The syncOptions are more about controlling the order of operations during a sync (e.g., using SyncWave to ensure a Deployment is ready before a Service is created). For controlling when a sync happens, we primarily leverage automated and its absence, or specific triggers.

The key is that if automated is not present in the syncPolicy, Argo CD will not automatically sync changes. The application will be marked as "OutOfSync" whenever Git and the cluster diverge, and you’ll need to manually trigger a sync via the Argo CD UI or argocd app sync my-app-manual-sync.
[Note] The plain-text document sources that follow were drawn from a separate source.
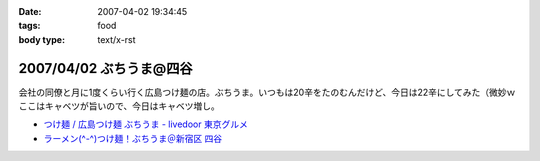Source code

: :date: 2007-04-02 19:34:45
:tags: food
:body type: text/x-rst

========================
2007/04/02 ぶちうま@四谷
========================

会社の同僚と月に1度くらい行く広島つけ麺の店。ぶちうま。いつもは20辛をたのむんだけど、今日は22辛にしてみた（微妙ｗ  ここはキャベツが旨いので、今日はキャベツ増し。


- `つけ麺 / 広島つけ麺 ぶちうま - livedoor 東京グルメ`_ 
- `ラーメン(^-^)つけ麺！ぶちうま＠新宿区 四谷`_

.. _`つけ麺 / 広島つけ麺 ぶちうま - livedoor 東京グルメ`: http://tokyo.gourmet.livedoor.com/restaurant/info/14507.html
.. _`ラーメン(^-^)つけ麺！ぶちうま＠新宿区 四谷`: http://www.01ch.com/ramen/buchiuma.html


.. :extend type: text/html
.. :extend:



.. :comments:
.. :comment id: 2007-04-03.6822051931
.. :title: Re:ぶちうま@四谷
.. :author: masaru
.. :date: 2007-04-03 19:38:05
.. :email: 
.. :url: 
.. :body:
.. あまった付け汁にご飯をいれて食べるのも楽しみですね。
.. 
.. 
.. :comments:
.. :comment id: 2007-04-03.7379826311
.. :title: Re:ぶちうま@四谷
.. :author: しみずかわ
.. :date: 2007-04-03 21:35:38
.. :email: 
.. :url: 
.. :body:
.. > 付け汁にご飯
.. 
.. すっごい太りそうな予感がするので、最近はやめました...
.. 
.. :comments:
.. :comment id: 2007-04-04.5218223441
.. :title: Re:ぶちうま@四谷
.. :author: jack
.. :date: 2007-04-04 11:25:24
.. :email: 
.. :url: 
.. :body:
.. あー、ひさびさにぶちうまいきたいなぁ。
.. ご飯は案外カロリーありますね。
.. 吉牛も並660 kcal らしいですが、ライスの量が260g なので、メシだけで400 kcal 以上あることになります。
.. まぁ、パンやラーメンには余裕で負けますがw
.. 
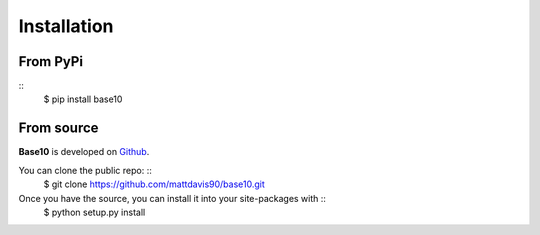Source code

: .. _install:

Installation
============

From PyPi
---------
::
    $ pip install base10

From source
-----------

**Base10** is developed on Github_.

You can clone the public repo: ::
    $ git clone https://github.com/mattdavis90/base10.git

Once you have the source, you can install it into your site-packages with ::
    $ python setup.py install

.. _Github: https://github.com/mattdavis90/base10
This is perfect for environments where you want a human in the loop before deploying changes.

Another powerful feature for controlling sync timing is selective sync. You can configure your Application to only sync specific resources within a path. This is done via the syncPolicy.syncOptions with the ApplyOutOfSyncOnly flag, or more commonly, by defining spec.syncPolicy.syncOptions with CreateNamespace=true and then specifying spec.source.kustomize.patches or spec.source.helm.values to conditionally include/exclude resources. However, the most direct way to control sync is by controlling the automated block.

If automated is omitted entirely, syncs are manual. If automated is present but empty (automated: {}), it means automatic syncs are enabled, but without prune or selfHeal.

A common pattern to achieve "sync on commit, but only after approval" is to use a CI pipeline that triggers Argo CD. Your CI pipeline can build an image, update the manifest in Git, and then, after a manual approval step in the CI system, trigger an Argo CD sync using the argocd app sync command. This keeps the GitOps flow but adds an external gate.

The most surprising truth about Argo CD sync policies is that automated: {} (an empty automated block) effectively disables selfHeal and prune while still enabling automatic syncing of manifest changes. This is often overlooked, leading to unexpected behavior where Argo CD syncs changes but doesn’t clean up deleted resources or fix manual cluster modifications.

When you want to stage rollouts, you might have multiple Argo CD Application resources pointing to the same Git path but with different destination.namespace and syncPolicy settings. For example, a dev app that auto-syncs, a staging app that requires manual sync, and a prod app that also requires manual sync but with additional pre-sync hooks defined in syncPolicy.hooks.

The next concept you’ll want to explore is Argo CD’s ApplicationSets, which allow you to dynamically generate Argo CD Applications based on external data sources, enabling sophisticated multi-cluster and multi-environment deployments.